有时进入的乃是一片无尽的瀚海,有各色小岛漂浮,数量繁多。海中鱼兽如沙,大如星斗,小如流沙,琳琅满目。有时又是大片的山川与高峰,如同一座座撑天柱,只得让人来往于山缝之间。有飞禽成群成灾,寄居于云层和山峰之间,或遮天数里,或来去如风。有时又是冰天雪地,雪积数丈,其下土石如钢,不可探测。且每次秘境环境巨变,改天换地,其方圆距离都无法探测与衡量,若非这秘境空间早已被温如玉定下了坐标阵法,还真无法相信这是同一处秘境。
虽说那秘境至今没能彻底熟悉和掌控,但也因此体现了这秘境的价值。万变的不仅是那天地景色,那无数机缘也都是频繁乍现,每次秘境开启都有新的发现和收获,因此才经得住三宗这两百年来的开发。
而此次秘境之内的境况自然也与上次秘境开启的境况完全不同。那古树成海之地也有,那黄沙荒之地也在,有山川,有竹林,有山峰如剑天问,也有百川入谷而汇,一处处景象,都如同一片片花瓣,连接在了一处,组成了一朵覆盖整个秘境的奇异花朵。一一数去,刚好八瓣,只是其中一瓣早已枯死成灰,只有几分残败还与那花心相连。
而此时纵观整个秘境,其余花瓣之上,也都出现了不同程度的衰败之色,有点点光芒泛起,好似火光溅射,落在了那些花瓣之中,燃起了微弱火焰。
只见,那花瓣之上,一座座黑色山峰在倾塌,自那花瓣中央开始,愈渐崩塌,有道道气焰升空而起,好似一缕缕幽暗火焰,又好似一丝丝诡异厌恶,飘然而起,向着花朵中央汇聚。
“大地在崩塌缩减!”
花见雪神色凝重,虽有些狼狈之像,但体内真气越在渐渐充盈,其手中握着一柄长剑,有近五尺长,道道金色法纹遍布,有玄光流转其上,好似一条条锐气十足的金龙盘踞,气息古朴。

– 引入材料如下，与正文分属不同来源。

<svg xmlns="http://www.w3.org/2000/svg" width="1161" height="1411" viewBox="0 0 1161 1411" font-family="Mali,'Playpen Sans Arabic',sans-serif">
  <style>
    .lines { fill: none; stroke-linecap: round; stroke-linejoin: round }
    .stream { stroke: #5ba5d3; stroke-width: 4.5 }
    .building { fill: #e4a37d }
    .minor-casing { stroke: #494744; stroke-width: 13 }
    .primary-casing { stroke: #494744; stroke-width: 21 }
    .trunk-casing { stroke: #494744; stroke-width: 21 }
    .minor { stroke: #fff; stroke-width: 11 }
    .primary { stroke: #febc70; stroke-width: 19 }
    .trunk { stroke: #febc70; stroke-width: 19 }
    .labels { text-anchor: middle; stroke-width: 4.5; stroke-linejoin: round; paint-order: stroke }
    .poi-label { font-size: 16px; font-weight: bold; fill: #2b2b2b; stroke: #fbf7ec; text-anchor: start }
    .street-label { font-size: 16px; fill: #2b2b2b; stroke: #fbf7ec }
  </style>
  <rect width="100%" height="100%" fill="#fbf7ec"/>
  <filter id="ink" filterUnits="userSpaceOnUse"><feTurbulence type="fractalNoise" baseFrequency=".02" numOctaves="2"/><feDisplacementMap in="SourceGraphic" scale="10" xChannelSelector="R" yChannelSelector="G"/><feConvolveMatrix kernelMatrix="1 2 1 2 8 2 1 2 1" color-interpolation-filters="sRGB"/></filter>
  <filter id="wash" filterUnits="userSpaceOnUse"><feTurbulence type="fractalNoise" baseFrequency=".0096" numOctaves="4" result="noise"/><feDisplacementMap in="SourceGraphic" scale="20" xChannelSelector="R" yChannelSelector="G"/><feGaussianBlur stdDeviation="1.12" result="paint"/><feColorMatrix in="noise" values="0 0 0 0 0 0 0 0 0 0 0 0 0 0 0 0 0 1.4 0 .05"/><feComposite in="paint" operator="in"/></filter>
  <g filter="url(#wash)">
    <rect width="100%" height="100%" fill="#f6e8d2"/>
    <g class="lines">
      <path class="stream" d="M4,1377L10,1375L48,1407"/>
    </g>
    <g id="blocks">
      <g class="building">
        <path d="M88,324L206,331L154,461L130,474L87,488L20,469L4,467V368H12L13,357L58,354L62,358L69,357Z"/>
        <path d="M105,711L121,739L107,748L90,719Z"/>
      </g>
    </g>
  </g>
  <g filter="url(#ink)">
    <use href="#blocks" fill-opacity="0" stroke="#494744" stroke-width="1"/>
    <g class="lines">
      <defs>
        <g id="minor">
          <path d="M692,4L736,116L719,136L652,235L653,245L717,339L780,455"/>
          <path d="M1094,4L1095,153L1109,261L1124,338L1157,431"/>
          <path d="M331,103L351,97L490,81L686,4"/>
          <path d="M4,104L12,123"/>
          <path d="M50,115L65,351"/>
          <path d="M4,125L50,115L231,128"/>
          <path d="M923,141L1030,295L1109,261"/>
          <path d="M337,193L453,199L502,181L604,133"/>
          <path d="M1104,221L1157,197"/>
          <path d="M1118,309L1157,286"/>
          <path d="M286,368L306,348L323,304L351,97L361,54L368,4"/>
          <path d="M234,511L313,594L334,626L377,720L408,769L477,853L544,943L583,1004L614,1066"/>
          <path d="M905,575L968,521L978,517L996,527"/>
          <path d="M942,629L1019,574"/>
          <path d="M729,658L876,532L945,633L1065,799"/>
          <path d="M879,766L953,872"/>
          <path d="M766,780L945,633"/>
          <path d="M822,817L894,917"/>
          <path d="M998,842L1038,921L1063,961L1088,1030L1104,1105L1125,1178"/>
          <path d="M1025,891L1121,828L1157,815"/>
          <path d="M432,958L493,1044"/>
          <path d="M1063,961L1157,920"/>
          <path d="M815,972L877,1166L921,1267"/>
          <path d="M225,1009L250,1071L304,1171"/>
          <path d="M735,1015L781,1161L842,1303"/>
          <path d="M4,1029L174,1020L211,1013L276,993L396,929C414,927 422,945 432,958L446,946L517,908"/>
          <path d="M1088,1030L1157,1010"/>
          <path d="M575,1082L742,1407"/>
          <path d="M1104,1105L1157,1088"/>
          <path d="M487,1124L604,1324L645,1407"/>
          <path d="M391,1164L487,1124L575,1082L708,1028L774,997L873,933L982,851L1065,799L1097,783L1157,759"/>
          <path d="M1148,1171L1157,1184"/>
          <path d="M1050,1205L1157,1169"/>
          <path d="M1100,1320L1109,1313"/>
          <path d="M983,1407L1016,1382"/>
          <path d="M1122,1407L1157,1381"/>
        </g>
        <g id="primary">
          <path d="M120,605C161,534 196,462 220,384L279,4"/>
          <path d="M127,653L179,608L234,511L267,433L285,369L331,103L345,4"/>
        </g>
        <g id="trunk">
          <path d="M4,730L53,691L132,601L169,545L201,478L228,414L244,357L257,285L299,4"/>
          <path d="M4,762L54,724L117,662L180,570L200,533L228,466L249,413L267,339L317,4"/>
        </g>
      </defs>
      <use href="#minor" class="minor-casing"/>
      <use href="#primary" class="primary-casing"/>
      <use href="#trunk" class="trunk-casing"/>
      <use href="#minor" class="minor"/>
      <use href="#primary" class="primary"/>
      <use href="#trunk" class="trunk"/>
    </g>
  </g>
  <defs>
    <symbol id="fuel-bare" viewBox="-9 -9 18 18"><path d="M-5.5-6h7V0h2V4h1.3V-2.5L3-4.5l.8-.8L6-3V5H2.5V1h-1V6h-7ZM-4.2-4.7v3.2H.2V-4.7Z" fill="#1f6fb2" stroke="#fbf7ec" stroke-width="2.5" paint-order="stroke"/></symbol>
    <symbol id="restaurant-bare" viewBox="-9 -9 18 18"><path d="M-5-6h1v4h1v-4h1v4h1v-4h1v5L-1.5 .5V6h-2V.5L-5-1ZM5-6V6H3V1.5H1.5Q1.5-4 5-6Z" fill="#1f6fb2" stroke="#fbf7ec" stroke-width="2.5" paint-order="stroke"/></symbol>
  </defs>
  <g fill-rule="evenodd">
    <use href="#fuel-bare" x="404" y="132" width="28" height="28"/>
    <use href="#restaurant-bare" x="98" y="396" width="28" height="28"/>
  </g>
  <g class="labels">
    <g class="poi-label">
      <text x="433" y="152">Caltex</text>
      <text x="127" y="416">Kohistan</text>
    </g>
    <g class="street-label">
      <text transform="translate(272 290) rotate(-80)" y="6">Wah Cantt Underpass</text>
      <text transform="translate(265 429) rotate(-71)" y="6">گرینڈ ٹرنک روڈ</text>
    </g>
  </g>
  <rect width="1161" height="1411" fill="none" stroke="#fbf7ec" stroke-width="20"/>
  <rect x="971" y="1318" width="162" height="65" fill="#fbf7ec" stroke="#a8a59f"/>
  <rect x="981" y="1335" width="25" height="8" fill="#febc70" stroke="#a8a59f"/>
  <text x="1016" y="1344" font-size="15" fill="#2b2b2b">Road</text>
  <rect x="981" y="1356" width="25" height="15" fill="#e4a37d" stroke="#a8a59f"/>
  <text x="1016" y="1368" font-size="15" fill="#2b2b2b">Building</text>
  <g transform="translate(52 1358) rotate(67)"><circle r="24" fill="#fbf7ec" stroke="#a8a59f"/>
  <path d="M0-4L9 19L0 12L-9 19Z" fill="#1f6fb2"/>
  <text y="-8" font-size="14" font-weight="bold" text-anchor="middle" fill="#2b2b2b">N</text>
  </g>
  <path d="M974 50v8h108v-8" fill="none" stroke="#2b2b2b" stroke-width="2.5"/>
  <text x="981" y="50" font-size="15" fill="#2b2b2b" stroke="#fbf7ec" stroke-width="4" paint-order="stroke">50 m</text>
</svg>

“只怕,这整片石林皆是倚仗在那黑色山峰之中的阵法所成,如今那大阵消散瓦解,这不知多少里的石林也要崩塌消失了!”
花见雪握紧了手中的金色古剑,又望向了天空,在那云端之上,有条条黑色气焰升腾,在向着一个方向汇聚。
“只怕不止是这一处大阵这般简单!”
那黑色气焰花见雪虽不确定,但定然不是什么好东西。而此时那些气焰这般汇聚流转,也定然不是什么好事。花见雪有心避开,想要离去,但望了一眼手中的那柄古剑之后,终究还是咬牙决定,向着那黑气汇聚之处一探究竟。
“我既沾了这因果,只怕也逃不得,避不开!”
清月高升,花见雪向着那黑气汇聚之地而去。
这一片花瓣渐渐残缺,化作飞灰与气焰,消散不见。而其他几片花瓣也同样在消败,在枯萎。
牧渔竭力疾行,身后不断有法器袭来,不断化作各色妖兽,杀向牧渔,只要稍稍沾身,便会自爆开来,想要将牧渔截杀。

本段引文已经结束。